Ce addition enabling superior strength and ductility combination of a low-carbon low-manganese transformation-induced plasticity steel

Transformation-induced plasticity (TRIP) steels doped with rare earth elements have attracted great attraction in the engineering field. Here we study microstructures and strengthening mechanisms of a low-carbon low-manganese TRIP steel containing Ce by applying electron back-scattered diffraction, energy dispersive spectroscopy and spherical aberration corrected transmission electron microscopy. The effect of Ce is three-fold: First, the Ce-rich inclusion forms as Ce is segregated at grain boundaries to absorb the impurities such as Ca and S, which reduces the interface energy for driving grain growth. Thus, the average grain size is refined from 2.1 mu m to 1.4 mu m, contributing to the elevated yield strength. Second, the addition of Ce leads to an increased density of geometrically necessary dislocations and strengthens the steel. Besides, Ce promotes the precipitation of cementite and refines the cementite, leading to the improved precipitation strengthening.
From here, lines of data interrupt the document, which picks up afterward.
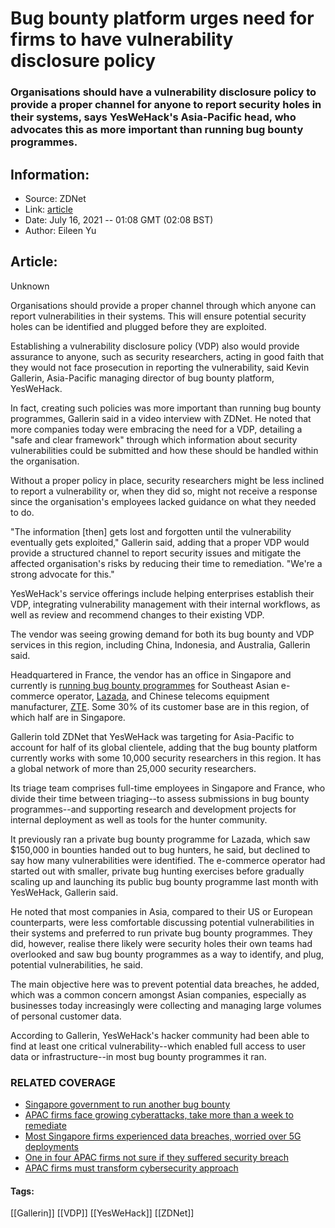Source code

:# Bug bounty platform urges need for firms to have vulnerability disclosure policy
### Organisations should have a vulnerability disclosure policy to provide a proper channel for anyone to report security holes in their systems, says YesWeHack's Asia-Pacific head, who advocates this as more important than running bug bounty programmes.

## Information:
+ Source: ZDNet
+ Link: [article](https://www.zdnet.com/article/bug-bounty-platform-urges-need-for-firms-to-have-vulnerability-disclosure-policy/)
+ Date: July 16, 2021 -- 01:08 GMT (02:08 BST)
+ Author: Eileen Yu


## Article:
Unknown

Organisations should provide a proper channel through which anyone can report vulnerabilities in their systems. This will ensure potential security holes can be identified and plugged before they are exploited. 

Establishing a vulnerability disclosure policy (VDP) also would provide assurance to anyone, such as security researchers, acting in good faith that they would not face prosecution in reporting the vulnerability, said Kevin Gallerin, Asia-Pacific managing director of bug bounty platform, YesWeHack. 

In fact, creating such policies was more important than running bug bounty programmes, Gallerin said in a video interview with ZDNet. He noted that more companies today were embracing the need for a VDP, detailing a "safe and clear framework" through which information about security vulnerabilities could be submitted and how these should be handled within the organisation. 


Without a proper policy in place, security researchers might be less inclined to report a vulnerability or, when they did so, might not receive a response since the organisation's employees lacked guidance on what they needed to do.

"The information [then] gets lost and forgotten until the vulnerability eventually gets exploited," Gallerin said, adding that a proper VDP would provide a structured channel to report security issues and mitigate the affected organisation's risks by reducing their time to remediation. "We're a strong advocate for this."

YesWeHack's service offerings include helping enterprises establish their VDP, integrating vulnerability management with their internal workflows, as well as review and recommend changes to their existing VDP. 

The vendor was seeing growing demand for both its bug bounty and VDP services in this region, including China, Indonesia, and Australia, Gallerin said.  






Headquartered in France, the vendor has an office in Singapore and currently is [running bug bounty programmes](https://yeswehack.com/programs) for Southeast Asian e-commerce operator, [Lazada](https://www.zdnet.com/article/lazada-confirms-1-1m-accounts-compromised-in-redmart-security-breach/), and Chinese telecoms equipment manufacturer, [ZTE](https://www.zdnet.com/article/zte-lashes-out-at-us-ban-vows-to-protect-company/). Some 30% of its customer base are in this region, of which half are in Singapore. 

Gallerin told ZDNet that YesWeHack was targeting for Asia-Pacific to account for half of its global clientele, adding that the bug bounty platform currently works with some 10,000 security researchers in this region. It has a global network of more than 25,000 security researchers. 

Its triage team comprises full-time employees in Singapore and France, who divide their time between triaging--to assess submissions in bug bounty programmes--and supporting research and development projects for internal deployment as well as tools for the hunter community.

It previously ran a private bug bounty programme for Lazada, which saw $150,000 in bounties handed out to bug hunters, he said, but declined to say how many vulnerabilities were identified. The e-commerce operator had started out with smaller, private bug hunting exercises before gradually scaling up and launching its public bug bounty programme last month with YesWeHack, Gallerin said.

He noted that most companies in Asia, compared to their US or European counterparts, were less comfortable discussing potential vulnerabilities in their systems and preferred to run private bug bounty programmes. They did, however, realise there likely were security holes their own teams had overlooked and saw bug bounty programmes as a way to identify, and plug, potential vulnerabilities, he said. 

The main objective here was to prevent potential data breaches, he added, which was a common concern amongst Asian companies, especially as businesses today increasingly were collecting and managing large volumes of personal customer data. 

According to Gallerin, YesWeHack's hacker community had been able to find at least one critical vulnerability--which enabled full access to user data or infrastructure--in most bug bounty programmes it ran. 

### RELATED COVERAGE

* [Singapore government to run another bug bounty](https://www.zdnet.com/article/singapore-government-to-run-another-bug-bounty/)
* [APAC firms face growing cyberattacks, take more than a week to remediate](https://www.zdnet.com/article/apac-firms-face-growing-cyberattacks-take-more-than-a-week-to-remediate/)
* [Most Singapore firms experienced data breaches, worried over 5G deployments](https://www.zdnet.com/article/most-singapore-firms-experienced-data-breach-worried-over-5g-deployments/)
* [One in four APAC firms not sure if they suffered security breach](https://www.zdnet.com/article/one-in-four-apac-firms-not-sure-if-they-suffered-security-breach/)
* [APAC firms must transform cybersecurity approach](https://www.zdnet.com/article/apac-firms-must-transform-cybersecurity-approach/)





#### Tags:
[[Gallerin]] [[VDP]] [[YesWeHack]] [[ZDNet]]
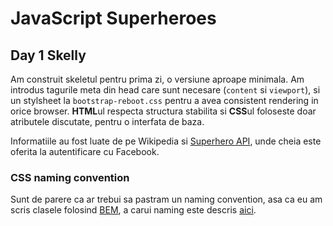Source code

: # JavaScript Superheroes

## Day 1 Skelly
Am construit skeletul pentru prima zi, o versiune aproape minimala. Am introdus tagurile meta din head care sunt necesare (`content` si `viewport`), si un stylsheet la `bootstrap-reboot.css` pentru a avea consistent rendering in orice browser. **HTML**ul respecta structura stabilita si **CSS**ul foloseste doar atributele discutate, pentru o interfata de baza.

Informatiile au fost luate de pe Wikipedia si [Superhero API](http://superheroapi.com/), unde cheia este oferita la autentificare cu Facebook.

### CSS naming convention
Sunt de parere ca ar trebui sa pastram un naming convention, asa ca eu am scris clasele folosind [BEM](http://getbem.com/introduction/), a carui naming este descris [aici](http://getbem.com/naming/).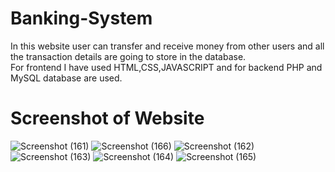 
# Banking-System
In this website user can transfer and receive money from other users and all the transaction details are going to store in the database.</br>
For frontend I have used HTML,CSS,JAVASCRIPT and for backend PHP and MySQL database are used.</br>


# Screenshot of Website

![Screenshot (161)](https://user-images.githubusercontent.com/64195326/176988961-cb25fc2a-8c98-4e83-8900-1979397752ec.png)
![Screenshot (166)](https://user-images.githubusercontent.com/64195326/176989052-1d37e9b1-ae2f-4347-a4ed-a78474a11f07.png)
![Screenshot (162)](https://user-images.githubusercontent.com/64195326/176989077-b237f091-8e42-46aa-bde9-6a5eee71784d.png)
![Screenshot (163)](https://user-images.githubusercontent.com/64195326/176989080-4c5a2015-e5e6-4b90-9824-35c320066996.png)
![Screenshot (164)](https://user-images.githubusercontent.com/64195326/176989081-80a5cfa6-17ef-40f3-a06f-c49bab7a7c73.png)
![Screenshot (165)](https://user-images.githubusercontent.com/64195326/176989082-7369690b-b5c6-492e-a5c6-9fb3c7a7176c.png)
As a result, the Ce-containing low-carbon low-manganese steel shows an increase of ~100 MPa in yield strength compared with the Ce-free TRIP steel. In particular, the Ce addition improves the stability of the retained austenite, leading to the ductility increased from 38 +/- 1% to 46 +/- 1%. For the first time, the Ce inclusion was characterized at the atomic scale, revealing the multilayered structure composed of five atomic layers of Ca-S-Ce-Ce-S.

Automated summary

This study investigates the microstructures and strengthening mechanisms of low-carbon low-manganese TRIP steel doped with rare earth element Ce. The results show that the addition of Ce refines the grain size, increases the density of dislocations, promotes the precipitation and refinement of cementite, and improves the yield strength and ductility of the steel.